We again ran the tests on a Rockset medium virtual instance with 8 vCPU of compute and 64 GiB of memory.


Query performance of a simple query on a few fields of data. Query was run on a Rockset virtual instance with 8 vCPU and 64 GB RAM.
Query performance of a simple query on a few fields of data. Query was run on a Rockset virtual instance with 8 vCPU and 64 GB RAM.

Query performance of a complex unnest query. Query was run on a Rockset virtual instance with 8 vCPU and 64 GB RAM.
Query performance of a complex unnest query. Query was run on a Rockset virtual instance with 8 vCPU and 64 GB RAM.

Rockset was able to deliver query response times in the range of double-digit milliseconds, even when handling workloads with high levels of concurrency.

To determine if Rockset can scale linearly, we evaluated query performance on a small virtual instance, which had 4vCPU of compute and 32 GiB of memory, against the medium virtual instance.

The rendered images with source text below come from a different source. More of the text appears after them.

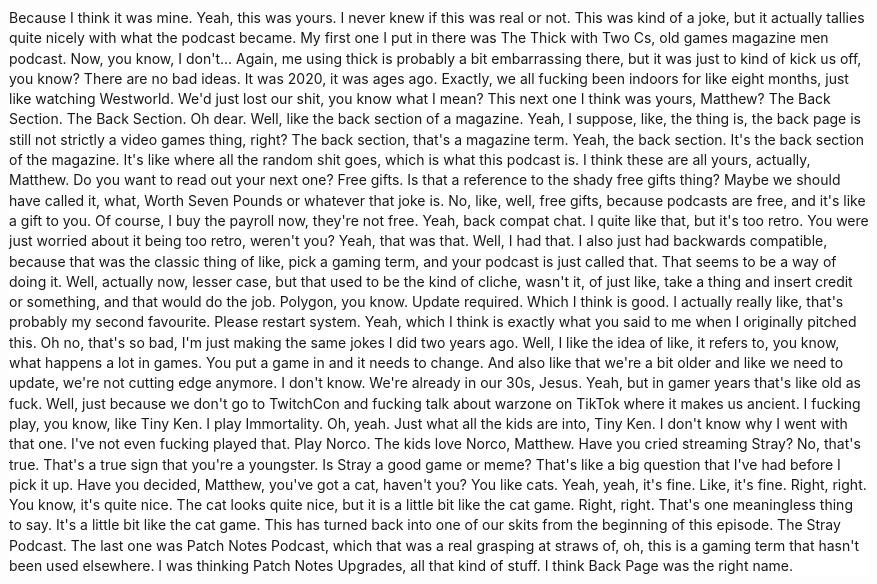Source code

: Because I think it was mine.
Yeah, this was yours. I never knew if this was real or not.
This was kind of a joke, but it actually tallies quite nicely with what the podcast became. My first one I put in there was The Thick with Two Cs, old games magazine men podcast. Now, you know, I don't...
Again, me using thick is probably a bit embarrassing there, but it was just to kind of kick us off, you know? There are no bad ideas.
It was 2020, it was ages ago.
Exactly, we all fucking been indoors for like eight months, just like watching Westworld. We'd just lost our shit, you know what I mean? This next one I think was yours, Matthew?
The Back Section.
The Back Section. Oh dear.
Well, like the back section of a magazine.
Yeah, I suppose, like, the thing is, the back page is still not strictly a video games thing, right?
The back section, that's a magazine term.
Yeah, the back section.
It's the back section of the magazine. It's like where all the random shit goes, which is what this podcast is.
I think these are all yours, actually, Matthew. Do you want to read out your next one?
Free gifts.
Is that a reference to the shady free gifts thing? Maybe we should have called it, what, Worth Seven Pounds or whatever that joke is.
No, like, well, free gifts, because podcasts are free, and it's like a gift to you.
Of course, I buy the payroll now, they're not free.
Yeah, back compat chat.
I quite like that, but it's too retro. You were just worried about it being too retro, weren't you?
Yeah, that was that. Well, I had that. I also just had backwards compatible, because that was the classic thing of like, pick a gaming term, and your podcast is just called that.
That seems to be a way of doing it. Well, actually now, lesser case, but that used to be the kind of cliche, wasn't it, of just like, take a thing and insert credit or something, and that would do the job.
Polygon, you know.
Update required. Which I think is good. I actually really like, that's probably my second favourite.
Please restart system.
Yeah, which I think is exactly what you said to me when I originally pitched this.
Oh no, that's so bad, I'm just making the same jokes I did two years ago.
Well, I like the idea of like, it refers to, you know, what happens a lot in games. You put a game in and it needs to change. And also like that we're a bit older and like we need to update, we're not cutting edge anymore.
I don't know.
We're already in our 30s, Jesus.
Yeah, but in gamer years that's like old as fuck.
Well, just because we don't go to TwitchCon and fucking talk about warzone on TikTok where it makes us ancient. I fucking play, you know, like Tiny Ken. I play Immortality.
Oh, yeah. Just what all the kids are into, Tiny Ken.
I don't know why I went with that one. I've not even fucking played that. Play Norco.
The kids love Norco, Matthew.
Have you cried streaming Stray?
No, that's true.
That's a true sign that you're a youngster.
Is Stray a good game or meme? That's like a big question that I've had before I pick it up. Have you decided, Matthew, you've got a cat, haven't you?
You like cats.
Yeah, yeah, it's fine. Like, it's fine.
Right, right.
You know, it's quite nice. The cat looks quite nice, but it is a little bit like the cat game. Right, right.
That's one meaningless thing to say. It's a little bit like the cat game.
This has turned back into one of our skits from the beginning of this episode. The Stray Podcast.
The last one was Patch Notes Podcast, which that was a real grasping at straws of, oh, this is a gaming term that hasn't been used elsewhere. I was thinking Patch Notes Upgrades, all that kind of stuff. I think Back Page was the right name.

The results showed that the medium virtual instance reduced query latency by a factor of 1.6x for the first query and 4.5x for the second query, suggesting that Rockset can scale efficiently for our workload.

We liked that Rockset achieved predictable query performance, clustered within 40% and 20% of the average, and that queries consistently delivered in double-digit milliseconds; this fast query response time is essential to our user experience.

Conclusion

We’re currently phasing real-time clinical trial monitoring into production as the new operational data hub for clinical teams. We have been blown away by the speed of Rockset and its ability to support complex filters, joins, and aggregations. Rockset achieves double-digit millisecond latency queries and can scale ingest to support real-time updates, inserts and deletes from DynamoDB.

Unlike OpenSearch, which required manual interventions to achieve optimal performance, Rockset has proven to require minimal operational effort on our part. Scaling up our operations to accommodate larger virtual instances and more clinical sponsors happens with just a simple push of a button.

Over the next year, we’re excited to roll out the real-time study participant monitoring to all customers and continue our leadership in the digital transformation of clinical trials.